Re: Need background on design of groff character classes

G. Branden Robinson Mon, 01 Dec 2025 22:45:55 -0800

Hi Dave,

Werner seems not to be available, as it's now 2 weeks since I lit up the
bat-signal, and I haven't heard his cape flutter yet.

I suggest that it falls to us (and any interested list subscribers) to
find the way forward.

(But I'm still CCing him, just in case.)

At 2025-12-01T00:37:42-0600, Dave Kemper wrote:
> On Tue, Nov 18, 2025 at 12:45 AM G. Branden Robinson
> <[email protected]> wrote:
> > Is it really asking too much of the user to write:
> >
> > .class \[EOS] .?!\[em]
> > .cflags 1 \C'[EOS]'
> > .cflags 5 \[em]
> >
> > instead of:
> >
> > .class \[EOS] .?!\[em]
> > .cflags 1 \C'[EOS]'
> >
> > ?
> 
> Yes, it is.  To set a new cflag on arbitrary character x, you're
> saying the user must examine every macro package that document loads
> to see if one of them already sets any flags on character x, so that
> he can do his own arithmetic to add those values to the new one he
> wants.

Not at all.  To set a new character flag on an arbitrary character x,
one just does it.  If one really means for `\[em]` to both end a
sentence (if followed by appropriate whitespace) and for the line to be
eligible for breaking after it, one says so.

.cflags 5 \[em]

Also, if one wants to know what flags a character possesses, one can ask
with the new `pchar` request.  Not programmatically, no--there's no
mechanism for returning a character's assigned flags in a register,
say--but this is a more easily obtained insight than has been available
heretofore.

Do people really not know some of the "character flag" properties they
desire for a special character, but not others?  I think most groff
users don't mess with character flags at all.
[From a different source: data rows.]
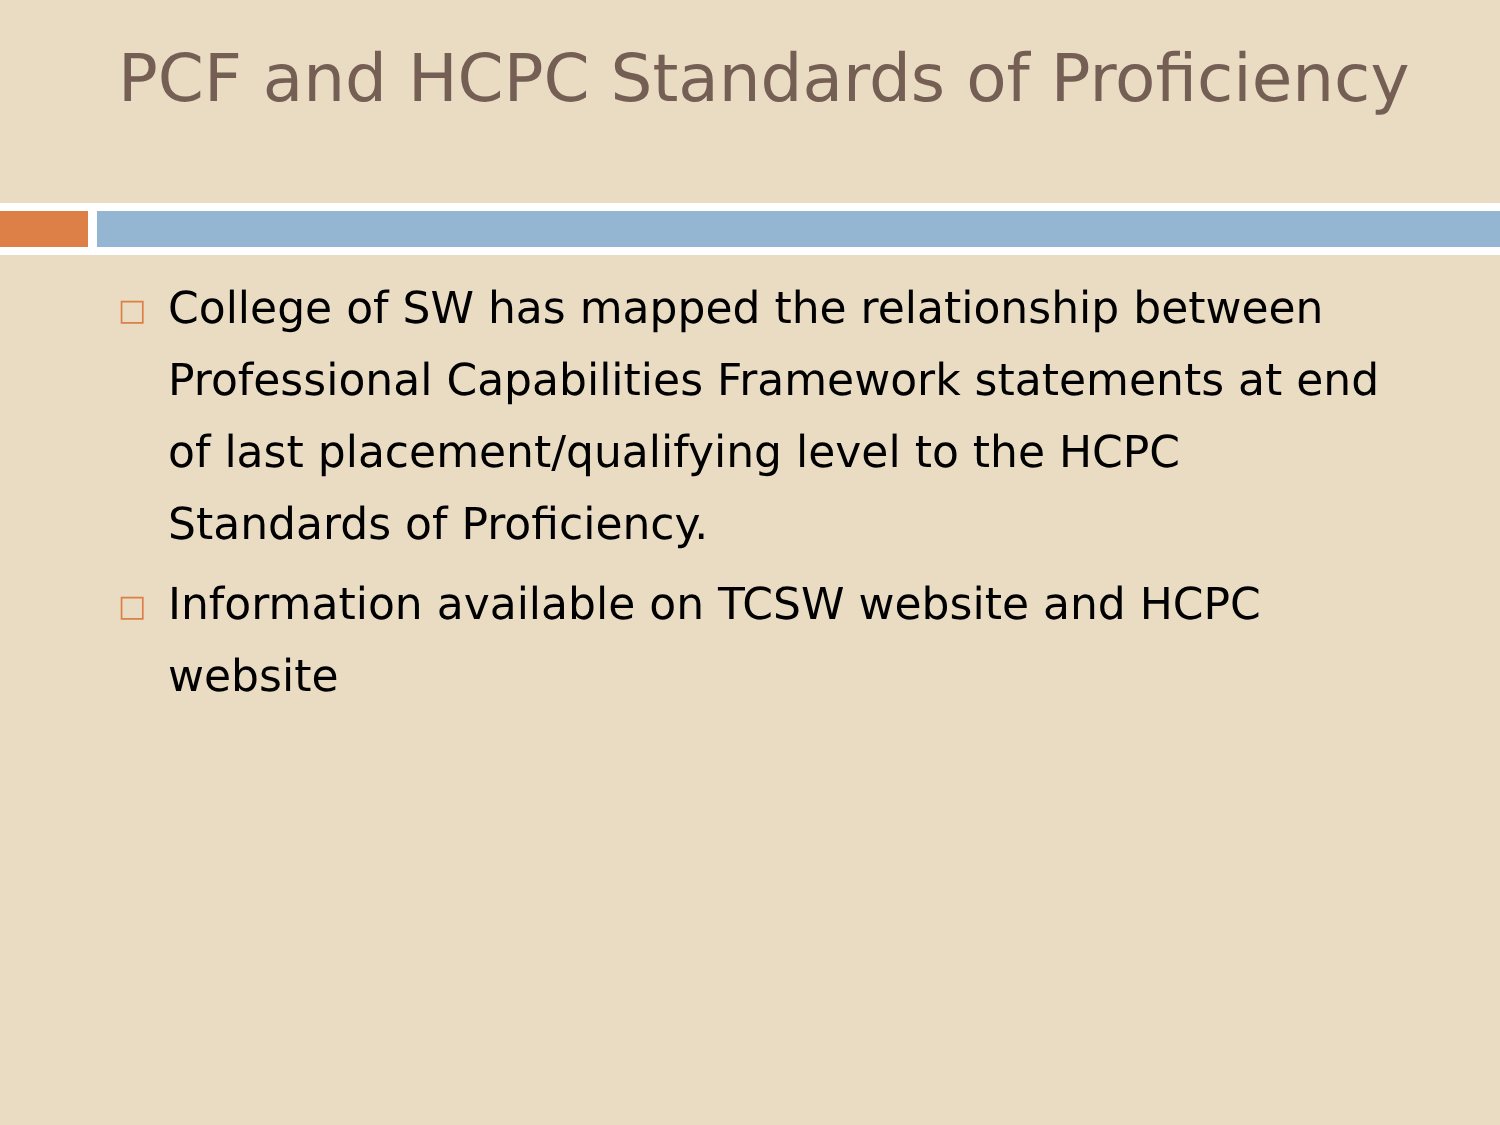PCF and HCPC Standards of Proficiency
□ College of SW has mapped the relationship between Professional Capabilities Framework statements at end of last placement/qualifying level to the HCPC Standards of Proficiency.
□ Information available on TCSW website and HCPC website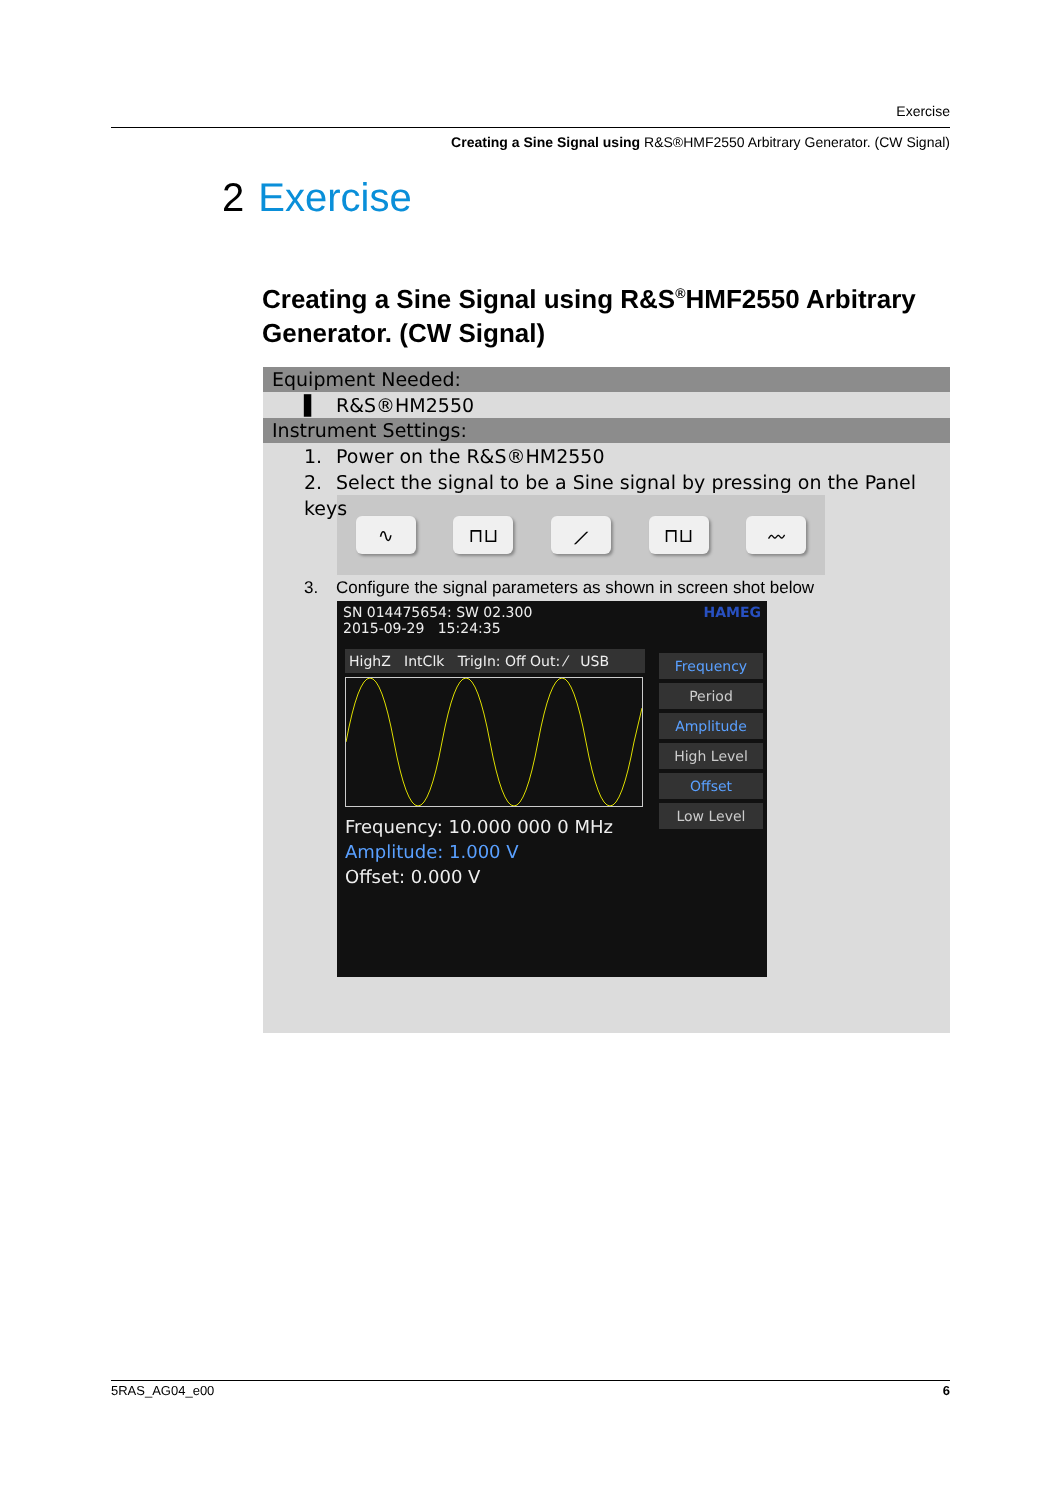Exercise
Creating a Sine Signal using R&S®HMF2550 Arbitrary Generator. (CW Signal)
2 Exercise
Creating a Sine Signal using R&S<sup>®</sup>HMF2550 Arbitrary Generator. (CW Signal)
Equipment Needed:
▌ R&S®HM2550
Instrument Settings:
1. Power on the R&S®HM2550
2. Select the signal to be a Sine signal by pressing on the Panel keys
∿ ⊓⊔ ⟋ ⊓⊔ 〰
3. Configure the signal parameters as shown in screen shot below
SN 014475654: SW 02.300 HAMEG
2015-09-29 15:24:35
HighZ IntClk TrigIn: Off Out: ⁄ USB
Frequency: 10.000 000 0 MHz
Amplitude: 1.000 V
Offset: 0.000 V
Frequency
Period
Amplitude
High Level
Offset
Low Level
5RAS_AG04_e00 6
I can _imagine_ this partial interest being the case for the horizontal/
vertical overlap flags--has anyone outside of the groff development team
_ever_ manipulated these?  I'll return to this point momentarily.  For
all of the others, which involve the mutually implicating properties of
end-of-sentence significance and breaking eligibility, I think not.

Let's review what all the character flags are.

https://cgit.git.savannah.gnu.org/cgit/groff.git/tree/src/roff/troff/charinfo.h?id=198346d187de9e340bbf9d4f80c2dc4d42f5f74e#n46

(For non-source divers, I've put the full explanation in a footnote.[1])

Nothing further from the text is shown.